## Document
######
Mandatory and fair? A better system of mandatory arbitration.

AuthorFarmer, Miles B.

NOTE CONTENTS INTRODUCTION I. THE EMERGENCE OF MANDATORY ARBITRATION II. THE BENEFITS AND DRAWBACKS OF MANDATORY ARBITRATION A. Benefits B. Drawbacks III. EXISTING PROPOSALS FOR REFORM A. Eliminate Mandatory Arbitration Entirely in Cases with Unequal Bargaining Power B. Expand Judicial Review C. Government Regulation or Inclusion of an Institutional Middleman D. Disclosure of Data Regarding Arbitration IV. CREATING AN ENFORCEMENT STRUCTURE TO PREVENT SYSTEMATICALLY BIASED MANDATORY ARBITRATION A. Institution-Level Enforcement To Prevent Systematically Biased Behavior 1. Legal Standard 2. Ethics Standards for Arbitration Providers 3. Evidence of Arbitration Provider Bias Would Be Further Informed by Data Disclosure 4. Development of a Well-Defined Legal Standard for Liability 5. Using a Robust Legal Standard To Incentivize Self-Regulation B. Government Prosecutors as Enforcers C. Holding Drafting Parties as Well as Providers Directly Liable for Wrongdoing D. Remedy E. Implementation 1. State Implementation 2. Implementation Through the Consumer Financial Protection Bureau F. Cost and Efficiency of an Effective Enforcement Regime CONCLUSION INTRODUCTION

Mandatory arbitration offers the potential for a faster and less costly means of dispute resolution. It holds out the promise of a process that is more efficient and accessible for plaintiffs, yet still preferable for businesses. In application, however, mandatory arbitration has fallen short of this goal. It presents opportunities for abuse, and companies have used it as a means of skewing proceedings in their favor rather than simply providing a more efficient means of dispute resolution. Although there are numerous problems with mandatory arbitration, fundamentally the current system is broken because businesses can use mandatory arbitration clauses to select biased decisionmakers who will systematically preference the drafting party over the party signing the mandatory arbitration clause (usually a consumer or employee).

While there is a wealth of literature attacking the shortcomings of mandatory arbitration, (1) no satisfactory solution has been proposed. Proposals for arbitration reform often focus on granting individuals the means to appeal unjust decisions. (2) But by adding costly and time-consuming procedures, these reforms neglect the primary advantages of mandatory arbitration and simply transform the process into something more akin to traditional litigation. Other proposals call for prohibiting mandatory arbitration for those classes of cases where parties typically have unequal bargaining power. (3) But the potential advantages of using mandatory arbitration are real. In fact, mandatory arbitration offers the greatest benefits in cases where only a small amount of money is at stake, a situation that often arises when parties have unequal bargaining power.

This Note proposes a solution that ensures that mandatory arbitration will be carried out in a more impartial manner, while at the same time preserving its central advantages of speed, cost, and accessibility. Instead of focusing on providing recourse to plaintiffs at the individual level, we must solve the problems posed by mandatory arbitration through systemic reform. I propose an enforcement scheme in which parties drafting mandatory arbitration clauses, as well as arbitration providers themselves, are held liable when arbitration providers engage in systematically biased adjudications. By consolidating oversight into large cases alleging widespread unfairness rather than pursuing individual appeals, significant costs can be saved. At the same time, because the fundamental injustices of mandatory arbitration are caused by systemic factors rather than discrete instances of bias, this form of oversight would counteract the central problem posed by mandatory arbitration. This Note is the first to propose a system of institution-level policing for mandatory arbitration.
######
Spatial layout rows
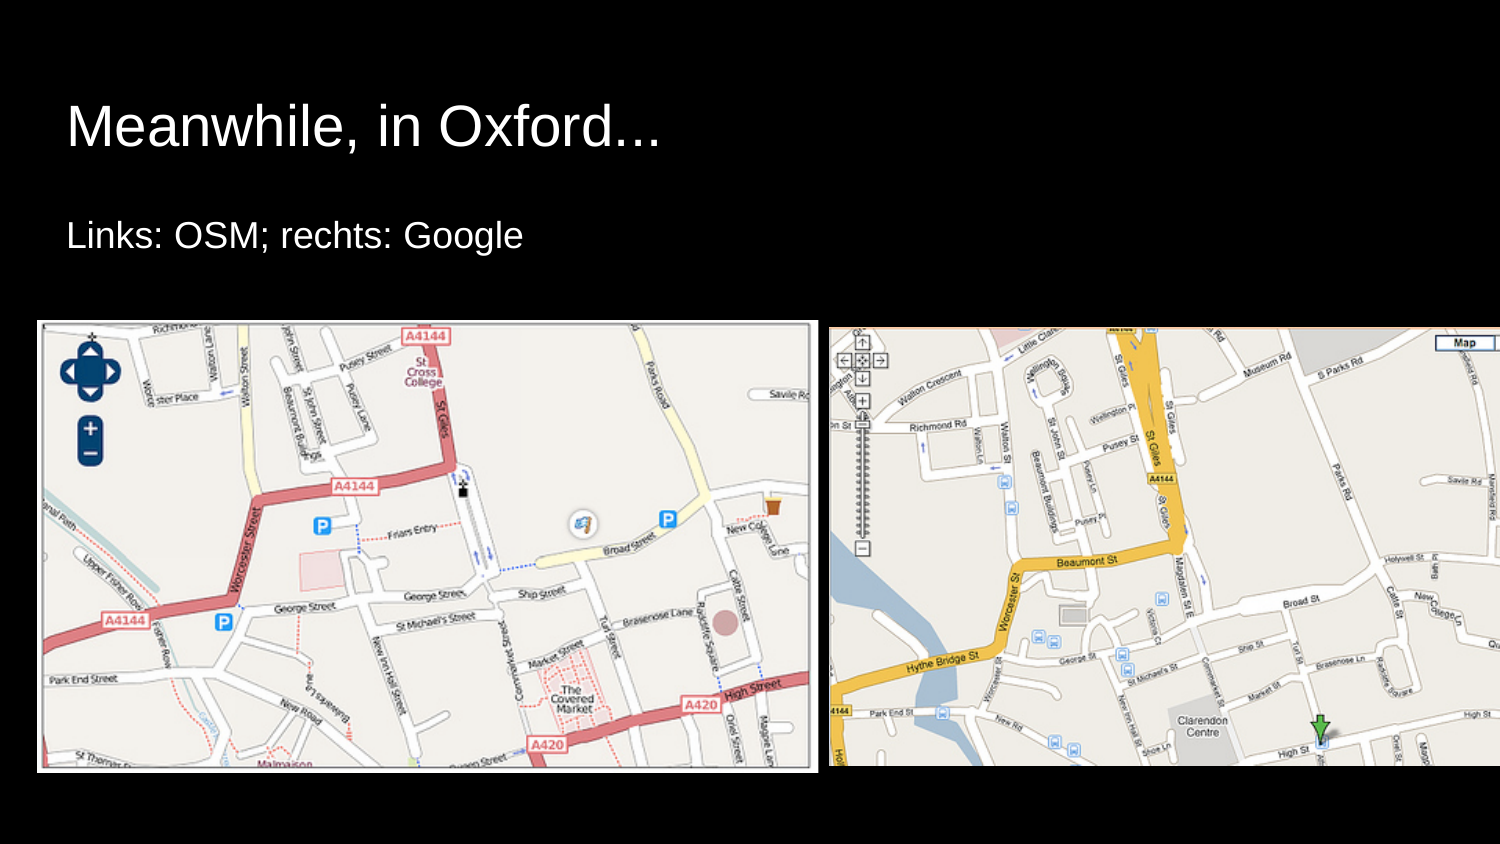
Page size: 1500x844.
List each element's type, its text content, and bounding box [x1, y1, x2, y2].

title Meanwhile, in Oxford... [51, 72, 1449, 167]
picture [37, 320, 819, 773]
picture [829, 327, 1500, 766]
list Links: OSM; rechts: Google [51, 189, 611, 320]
######
## Exercise
Copy the text on mandatory arbitration, beginning at the words "Mandatory arbitration offers the potential" and stopping after "consumer or employee).", and swap each "businesses" for "firms". The rows above are separate from the text on mandatory arbitration.

## Response
Mandatory arbitration offers the potential for a faster and less costly means of dispute resolution. It holds out the promise of a process that is more efficient and accessible for plaintiffs, yet still preferable for firms. In application, however, mandatory arbitration has fallen short of this goal. It presents opportunities for abuse, and companies have used it as a means of skewing proceedings in their favor rather than simply providing a more efficient means of dispute resolution. Although there are numerous problems with mandatory arbitration, fundamentally the current system is broken because firms can use mandatory arbitration clauses to select biased decisionmakers who will systematically preference the drafting party over the party signing the mandatory arbitration clause (usually a consumer or employee).